Re: L/O & newbies? A red herring! - Posted by Michelle Nightengale
Posted by Michelle Nightengale on May 17, 2006 at 09:04:00:
Thanks for taking the time to reply. I think I may have given the wrong impression…
Yes, I have a habit of being a professional student. And I realized that (as you said), that only goes so far. If there’s no APPLICATION, then it’s worthless. So I decided to get it in gear and actually DO something.
But first things must come first and in order to accomplish anything, we must set priorities. I have not been studying RE investing and buying books for the last 5 yers. I set the whole idea aside entirely because there were other things I had to do before I could even CONSIDER RE investing on any level.
While there are some ambitious young people here who are already active in RE investing, I had other worries in my early 20’s. (I’m 30 now.) I was a broke college kid with no car. (Hard to look at properties or be taken seriously without transportation.) I have some severe physical problems which made it incredibly difficult to get a job and thus become independent of my parents and pay my own bills (including paying off credit card debt.)
I’ve spent the last 5 years working to get a job, got one (and kept it), got my debt paid off, bought my first car with half down in cash (MY money, not my parents’), had 2 total hip replacements which allow me to be mobile (otherwise, I’d be in a wheelchair) and am now an independent, productive member of society.
There was a time when I couldn’t even buy groceries (which was when I was studying RE investing in the first place – I was unemployed with nothing else to do). My situation is such that people advised my parents to place me on SSI and other government support and leave it at that. Dad is a bona fide member of the Millionaire Next Door club and he refused to accept that. Consequently, I refused to accept it. And I am MILES ahead of where I was 5 years ago.

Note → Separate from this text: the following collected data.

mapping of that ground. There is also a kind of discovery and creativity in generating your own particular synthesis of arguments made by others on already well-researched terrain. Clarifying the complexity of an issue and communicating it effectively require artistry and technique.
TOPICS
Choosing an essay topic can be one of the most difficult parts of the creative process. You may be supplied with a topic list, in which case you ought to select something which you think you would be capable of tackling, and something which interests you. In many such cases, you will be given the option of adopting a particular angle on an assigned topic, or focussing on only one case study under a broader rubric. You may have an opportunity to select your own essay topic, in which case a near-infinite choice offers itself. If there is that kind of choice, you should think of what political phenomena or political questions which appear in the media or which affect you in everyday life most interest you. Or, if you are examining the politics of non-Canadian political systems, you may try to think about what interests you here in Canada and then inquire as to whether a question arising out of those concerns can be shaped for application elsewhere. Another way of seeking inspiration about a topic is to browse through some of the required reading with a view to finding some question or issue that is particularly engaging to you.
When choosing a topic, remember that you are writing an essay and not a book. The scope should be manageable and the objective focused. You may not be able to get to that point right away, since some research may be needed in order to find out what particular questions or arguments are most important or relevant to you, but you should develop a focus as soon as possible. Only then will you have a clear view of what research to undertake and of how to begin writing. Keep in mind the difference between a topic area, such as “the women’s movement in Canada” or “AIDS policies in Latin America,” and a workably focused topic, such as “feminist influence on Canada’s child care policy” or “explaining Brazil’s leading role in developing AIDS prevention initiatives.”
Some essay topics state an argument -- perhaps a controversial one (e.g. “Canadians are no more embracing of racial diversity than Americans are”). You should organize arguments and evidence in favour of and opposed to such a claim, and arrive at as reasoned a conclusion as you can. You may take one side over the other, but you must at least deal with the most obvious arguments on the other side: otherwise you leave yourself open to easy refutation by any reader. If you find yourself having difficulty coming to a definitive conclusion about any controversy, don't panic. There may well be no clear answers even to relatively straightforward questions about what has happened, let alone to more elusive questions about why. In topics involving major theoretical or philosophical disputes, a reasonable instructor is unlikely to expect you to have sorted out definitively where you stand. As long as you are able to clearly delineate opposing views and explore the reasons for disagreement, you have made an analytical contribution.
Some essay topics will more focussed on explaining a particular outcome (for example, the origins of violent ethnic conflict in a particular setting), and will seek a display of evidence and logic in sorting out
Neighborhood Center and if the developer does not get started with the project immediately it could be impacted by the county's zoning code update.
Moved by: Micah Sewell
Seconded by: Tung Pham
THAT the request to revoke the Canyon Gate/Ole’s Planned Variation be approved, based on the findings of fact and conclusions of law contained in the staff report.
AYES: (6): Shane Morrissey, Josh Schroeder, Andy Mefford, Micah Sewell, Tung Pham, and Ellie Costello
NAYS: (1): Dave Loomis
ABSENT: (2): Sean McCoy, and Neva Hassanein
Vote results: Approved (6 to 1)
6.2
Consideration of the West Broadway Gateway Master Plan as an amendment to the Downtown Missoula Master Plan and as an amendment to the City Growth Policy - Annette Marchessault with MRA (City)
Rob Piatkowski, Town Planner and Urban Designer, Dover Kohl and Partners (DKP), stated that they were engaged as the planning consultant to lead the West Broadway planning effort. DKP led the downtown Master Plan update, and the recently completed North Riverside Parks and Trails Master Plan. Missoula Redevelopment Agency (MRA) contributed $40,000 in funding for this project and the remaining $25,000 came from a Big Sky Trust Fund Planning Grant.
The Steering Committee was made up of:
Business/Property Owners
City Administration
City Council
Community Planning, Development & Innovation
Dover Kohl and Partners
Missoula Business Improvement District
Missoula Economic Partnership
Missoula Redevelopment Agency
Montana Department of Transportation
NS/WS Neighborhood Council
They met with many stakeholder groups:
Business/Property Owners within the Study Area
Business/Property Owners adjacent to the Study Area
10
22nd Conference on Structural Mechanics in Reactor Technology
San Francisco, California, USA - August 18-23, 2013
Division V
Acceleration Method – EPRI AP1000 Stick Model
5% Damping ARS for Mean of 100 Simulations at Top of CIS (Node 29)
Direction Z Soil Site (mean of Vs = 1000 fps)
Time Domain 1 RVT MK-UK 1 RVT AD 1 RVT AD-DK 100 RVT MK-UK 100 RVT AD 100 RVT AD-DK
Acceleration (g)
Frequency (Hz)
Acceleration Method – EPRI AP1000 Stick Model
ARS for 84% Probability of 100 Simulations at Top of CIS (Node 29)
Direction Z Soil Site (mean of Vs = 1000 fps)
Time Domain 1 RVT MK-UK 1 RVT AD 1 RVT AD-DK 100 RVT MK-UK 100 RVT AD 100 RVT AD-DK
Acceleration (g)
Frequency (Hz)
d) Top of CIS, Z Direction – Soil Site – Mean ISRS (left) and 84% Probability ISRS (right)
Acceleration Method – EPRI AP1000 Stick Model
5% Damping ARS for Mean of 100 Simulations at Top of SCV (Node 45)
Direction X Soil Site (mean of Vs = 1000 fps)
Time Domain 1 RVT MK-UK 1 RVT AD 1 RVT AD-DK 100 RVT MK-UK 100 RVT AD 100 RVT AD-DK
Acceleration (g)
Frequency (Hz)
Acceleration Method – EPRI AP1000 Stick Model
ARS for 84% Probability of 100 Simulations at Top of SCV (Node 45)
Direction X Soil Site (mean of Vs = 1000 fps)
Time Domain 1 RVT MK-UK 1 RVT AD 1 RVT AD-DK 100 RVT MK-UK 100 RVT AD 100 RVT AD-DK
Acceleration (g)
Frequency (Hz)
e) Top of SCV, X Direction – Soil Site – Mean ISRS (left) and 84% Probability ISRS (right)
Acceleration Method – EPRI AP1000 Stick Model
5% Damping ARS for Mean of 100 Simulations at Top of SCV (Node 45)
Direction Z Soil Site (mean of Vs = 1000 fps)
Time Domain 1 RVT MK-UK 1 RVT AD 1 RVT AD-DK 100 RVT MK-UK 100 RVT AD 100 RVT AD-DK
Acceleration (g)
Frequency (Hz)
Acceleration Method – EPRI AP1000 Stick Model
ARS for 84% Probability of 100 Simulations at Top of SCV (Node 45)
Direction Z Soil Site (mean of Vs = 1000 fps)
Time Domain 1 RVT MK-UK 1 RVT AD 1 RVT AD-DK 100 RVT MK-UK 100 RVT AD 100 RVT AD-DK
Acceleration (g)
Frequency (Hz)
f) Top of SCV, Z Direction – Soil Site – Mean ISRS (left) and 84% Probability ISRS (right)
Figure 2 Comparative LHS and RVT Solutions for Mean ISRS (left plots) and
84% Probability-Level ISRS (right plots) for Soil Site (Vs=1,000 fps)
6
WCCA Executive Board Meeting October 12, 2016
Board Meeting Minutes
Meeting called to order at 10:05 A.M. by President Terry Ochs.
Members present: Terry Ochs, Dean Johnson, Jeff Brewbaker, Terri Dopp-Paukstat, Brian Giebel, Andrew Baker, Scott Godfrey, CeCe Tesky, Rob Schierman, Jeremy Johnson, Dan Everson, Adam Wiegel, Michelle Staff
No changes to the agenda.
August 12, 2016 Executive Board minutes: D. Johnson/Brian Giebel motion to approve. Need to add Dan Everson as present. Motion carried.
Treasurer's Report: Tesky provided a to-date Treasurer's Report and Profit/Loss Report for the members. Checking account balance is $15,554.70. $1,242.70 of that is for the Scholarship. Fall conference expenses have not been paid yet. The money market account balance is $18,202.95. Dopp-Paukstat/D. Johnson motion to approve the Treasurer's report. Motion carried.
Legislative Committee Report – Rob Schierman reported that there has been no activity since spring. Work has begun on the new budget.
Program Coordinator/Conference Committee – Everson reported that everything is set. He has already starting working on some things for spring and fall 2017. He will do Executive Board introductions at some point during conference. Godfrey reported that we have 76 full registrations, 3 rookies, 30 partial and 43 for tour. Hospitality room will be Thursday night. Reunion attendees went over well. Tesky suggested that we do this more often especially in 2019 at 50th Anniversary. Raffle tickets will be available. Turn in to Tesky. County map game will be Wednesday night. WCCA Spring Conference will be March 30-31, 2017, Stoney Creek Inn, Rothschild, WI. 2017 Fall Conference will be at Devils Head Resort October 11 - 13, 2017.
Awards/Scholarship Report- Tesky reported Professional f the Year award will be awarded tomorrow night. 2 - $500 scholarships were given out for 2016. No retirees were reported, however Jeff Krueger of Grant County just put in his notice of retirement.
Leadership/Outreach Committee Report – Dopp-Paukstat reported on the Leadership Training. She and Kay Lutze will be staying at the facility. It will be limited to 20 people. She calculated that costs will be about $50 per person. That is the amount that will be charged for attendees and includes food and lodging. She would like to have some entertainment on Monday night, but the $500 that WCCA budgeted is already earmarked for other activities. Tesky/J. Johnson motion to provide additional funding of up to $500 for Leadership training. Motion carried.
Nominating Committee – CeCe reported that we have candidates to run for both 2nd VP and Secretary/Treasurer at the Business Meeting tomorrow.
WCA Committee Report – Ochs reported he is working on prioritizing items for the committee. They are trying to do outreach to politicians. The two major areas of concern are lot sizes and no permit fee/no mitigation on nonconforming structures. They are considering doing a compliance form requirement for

It’s important to be realistic and sometimes, we have to do the less glamorous grunt work first to get to a place where we can do the things we really want to do. The last 5 years have been about becoming independent, putting myself in a place to pursue my dreams and a place where I’m not a burden on my parents. A place where I can care for THEM when they need it, instead of them always caring for me. Now that I can buy my own groceries :P, I can actually get back to possibly pursuing RE investing.
So after 5 years, it’s time to take that dream off the shelf, dust it off, and see what I can do. I not buying any more books. The ones I have (and am re-reading) are the ones I have from 5 years ago. It’s time to DO something. My desire to own a home is what prompted me to look at investing again. I realize that investing is a business decision and home ownership is a personal decision. So now I’m beginning to study my local market. (I’m otherwise completely oblivious to it.)
Just trying to get started and L/O interested me. That’s all.
Hope that clarifies things. No lectures necessary.